↓↓↓
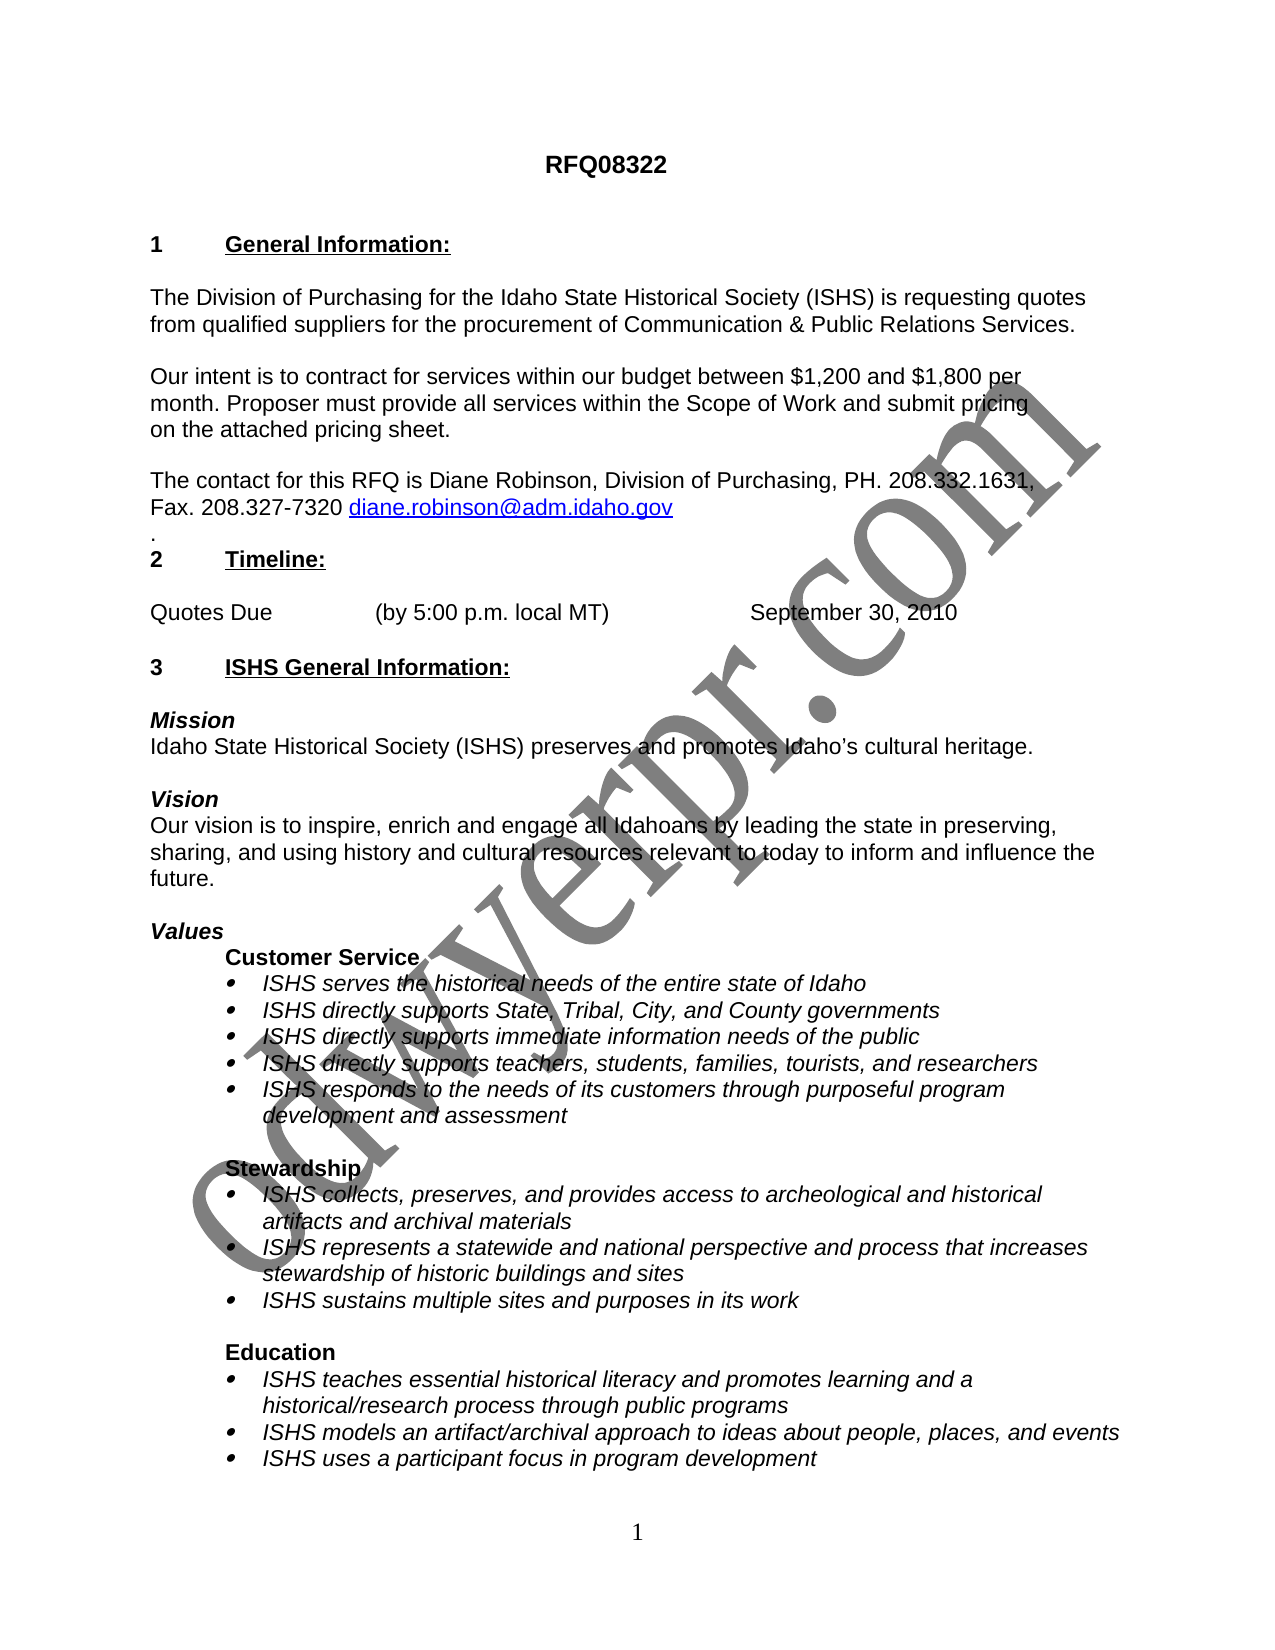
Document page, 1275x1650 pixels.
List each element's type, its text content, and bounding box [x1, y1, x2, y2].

text 1 General Information: [150, 231, 1125, 258]
list ISHS responds to the needs of its customers through purposeful program development and assessment [225, 1076, 1125, 1128]
subtitle Vision [150, 786, 1125, 812]
text The contact for this RFQ is Diane Robinson, Division of Purchasing, PH. 208.332.1631, [150, 467, 1125, 494]
list ISHS directly supports State, Tribal, City, and County governments [225, 997, 1125, 1023]
text . [150, 520, 1125, 546]
list ISHS collects, preserves, and provides access to archeological and historical artifacts and archival materials [225, 1181, 1125, 1234]
list ISHS uses a participant focus in program development [225, 1445, 1125, 1471]
subtitle Mission [150, 707, 1125, 733]
subtitle RFQ08322 [150, 150, 1125, 179]
subtitle Values [150, 918, 1125, 944]
list ISHS represents a statewide and national perspective and process that increases stewardship of historic buildings and sites [225, 1234, 1125, 1287]
text Fax. 208.327-7320 diane.robinson@adm.idaho.gov [150, 494, 1125, 520]
list ISHS serves the historical needs of the entire state of Idaho [225, 970, 1125, 997]
text Stewardship [150, 1155, 1125, 1181]
list ISHS sustains multiple sites and purposes in its work [225, 1287, 1125, 1313]
text Quotes Due (by 5:00 p.m. local MT) September 30, 2010 [150, 599, 1125, 625]
text Customer Service [150, 944, 1125, 970]
text 3 ISHS General Information: [150, 654, 1125, 681]
text Education [150, 1339, 1125, 1366]
text 2 Timeline: [150, 546, 1125, 573]
list ISHS directly supports immediate information needs of the public [225, 1023, 1125, 1049]
text The Division of Purchasing for the Idaho State Historical Society (ISHS) is requesting quotes from qualified suppliers for the procurement of Communication & Public Relations Services. [150, 284, 1125, 337]
list Our intent is to contract for services within our budget between $1,200 and $1,800 per month. Proposer must provide all services within the Scope of Work and submit pricing on the attached pricing sheet. [150, 363, 1050, 442]
list ISHS directly supports teachers, students, families, tourists, and researchers [225, 1049, 1125, 1076]
text Our vision is to inspire, enrich and engage all Idahoans by leading the state in preserving, sharing, and using history and cultural resources relevant to today to inform and influence the future. [150, 812, 1125, 891]
list ISHS teaches essential historical literacy and promotes learning and a historical/research process through public programs [225, 1366, 1125, 1418]
list ISHS models an artifact/archival approach to ideas about people, places, and events [225, 1418, 1125, 1445]
text Idaho State Historical Society (ISHS) preserves and promotes Idaho’s cultural heritage. [150, 733, 1125, 759]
↑↑↑
Only the pictures are to be left out; repeat everything else in the records above exactly.

Document page, 1275x1650 pixels.
List each element's type, its text content, and bounding box [x1, y1, x2, y2].

text 1 General Information: [150, 231, 1125, 258]
list ISHS responds to the needs of its customers through purposeful program development and assessment [225, 1076, 1125, 1128]
subtitle Vision [150, 786, 1125, 812]
text The contact for this RFQ is Diane Robinson, Division of Purchasing, PH. 208.332.1631, [150, 467, 1125, 494]
list ISHS directly supports State, Tribal, City, and County governments [225, 997, 1125, 1023]
text . [150, 520, 1125, 546]
list ISHS collects, preserves, and provides access to archeological and historical artifacts and archival materials [225, 1181, 1125, 1234]
list ISHS uses a participant focus in program development [225, 1445, 1125, 1471]
subtitle Mission [150, 707, 1125, 733]
subtitle RFQ08322 [150, 150, 1125, 179]
subtitle Values [150, 918, 1125, 944]
list ISHS represents a statewide and national perspective and process that increases stewardship of historic buildings and sites [225, 1234, 1125, 1287]
text Fax. 208.327-7320 diane.robinson@adm.idaho.gov [150, 494, 1125, 520]
list ISHS serves the historical needs of the entire state of Idaho [225, 970, 1125, 997]
text Stewardship [150, 1155, 1125, 1181]
list ISHS sustains multiple sites and purposes in its work [225, 1287, 1125, 1313]
text Quotes Due (by 5:00 p.m. local MT) September 30, 2010 [150, 599, 1125, 625]
text Customer Service [150, 944, 1125, 970]
text 3 ISHS General Information: [150, 654, 1125, 681]
text Education [150, 1339, 1125, 1366]
text 2 Timeline: [150, 546, 1125, 573]
list ISHS directly supports immediate information needs of the public [225, 1023, 1125, 1049]
text The Division of Purchasing for the Idaho State Historical Society (ISHS) is requesting quotes from qualified suppliers for the procurement of Communication & Public Relations Services. [150, 284, 1125, 337]
list Our intent is to contract for services within our budget between $1,200 and $1,800 per month. Proposer must provide all services within the Scope of Work and submit pricing on the attached pricing sheet. [150, 363, 1050, 442]
list ISHS directly supports teachers, students, families, tourists, and researchers [225, 1049, 1125, 1076]
text Our vision is to inspire, enrich and engage all Idahoans by leading the state in preserving, sharing, and using history and cultural resources relevant to today to inform and influence the future. [150, 812, 1125, 891]
list ISHS teaches essential historical literacy and promotes learning and a historical/research process through public programs [225, 1366, 1125, 1418]
list ISHS models an artifact/archival approach to ideas about people, places, and events [225, 1418, 1125, 1445]
text Idaho State Historical Society (ISHS) preserves and promotes Idaho’s cultural heritage. [150, 733, 1125, 759]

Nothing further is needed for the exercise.